Ce mardi à 10h, les représentants du gouvernement, du patronat et des syndicats se retrouveront pour une troisième et dernière journée de négociations. "Les citoyens se font un sang d'encre, ce serait irresponsable de notre part de ne pas parvenir à un accord", a commenté Xavier Bettel qui souhaite qu'un consensus soit trouvé dans la journée. "Sinon, il faudra que le gouvernement prenne ses responsabilités" a-t-il prévenu.

Interrogé au sujet des négociations en cours, le Premier ministre n'a pas voulu donner de détails mais a tout de même évoqué "un paquet de mesures que je vais essayer de faire passer" ce mardi. Il a reconnu que l'index "faisait partie des questions importantes" posées lors de cette tripartite.

Rappelons qu'avant que les partenaires sociaux se réunissent, Xavier Bettel avait assuré que l'index "ne pourrait pas simplement être décalé" comme cela avait été le cas au mois de mars. Il avait également souligné le fait que le patronat ne pourrait pas porter le poids financier d'une telle succession de tranches indiciaires.

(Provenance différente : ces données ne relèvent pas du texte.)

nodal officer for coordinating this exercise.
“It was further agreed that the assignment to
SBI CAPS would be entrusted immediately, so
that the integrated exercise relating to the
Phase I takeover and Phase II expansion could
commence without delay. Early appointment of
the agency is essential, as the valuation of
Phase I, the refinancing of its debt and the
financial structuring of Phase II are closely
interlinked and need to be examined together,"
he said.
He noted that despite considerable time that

Le Premier ministre est d'ailleurs revenu là dessus lundi soir. "Il faut encore calculer l'impact du ralentissement de la hausse des prix de l'énergie. Ce sont des calculs essentiels qu'il faut effectuer avant de se retrouver mardi" a-t-il déclaré au micro RTL avant de se retirer après dix heures de négociations.

On sait d'ores et déjà que le gouvernement veut mettre en place un plafonnement des prix de l'énergie. D'après nos informations, la limite serait fixée à 15% d'augmentation pour le prix du gaz. Une mesure qui a déjà été adoptée dans d'autres pays européens.

En ce qui concerne le prix de l'électricité, nos sources nous indiquent que le gouvernement serait prêt à prendre en charge "tout le surplus". Ce qui voudrait dire que les résidents ne paieraient pas les hausses futures du prix de l'électricité.

Seul bémol, ces deux mesures n'entreraient en vigueur qu'à partir du Nouvel An. Elles seraient cependant valables pendant 12 mois et elle coûteraient approximativement 1,2 milliard d'euros aux finances de l'Etat.

Enfin, pour ce qui est de l'index, les représentants du gouvernement ont clairement indiqué leur intention de freiner l'inflation et donc, par extension, de repousser les prochaines tranches indiciaires dans le temps.

Une conférence de presse est prévue si un accord de principe venait à être trouvé mardi. Si ce n'était pas le cas, le Premier ministre a fait savoir que le gouvernement était prêt à "prendre ses responsabilités". Autant dire que les syndicats et le patronat seront mis sous pression.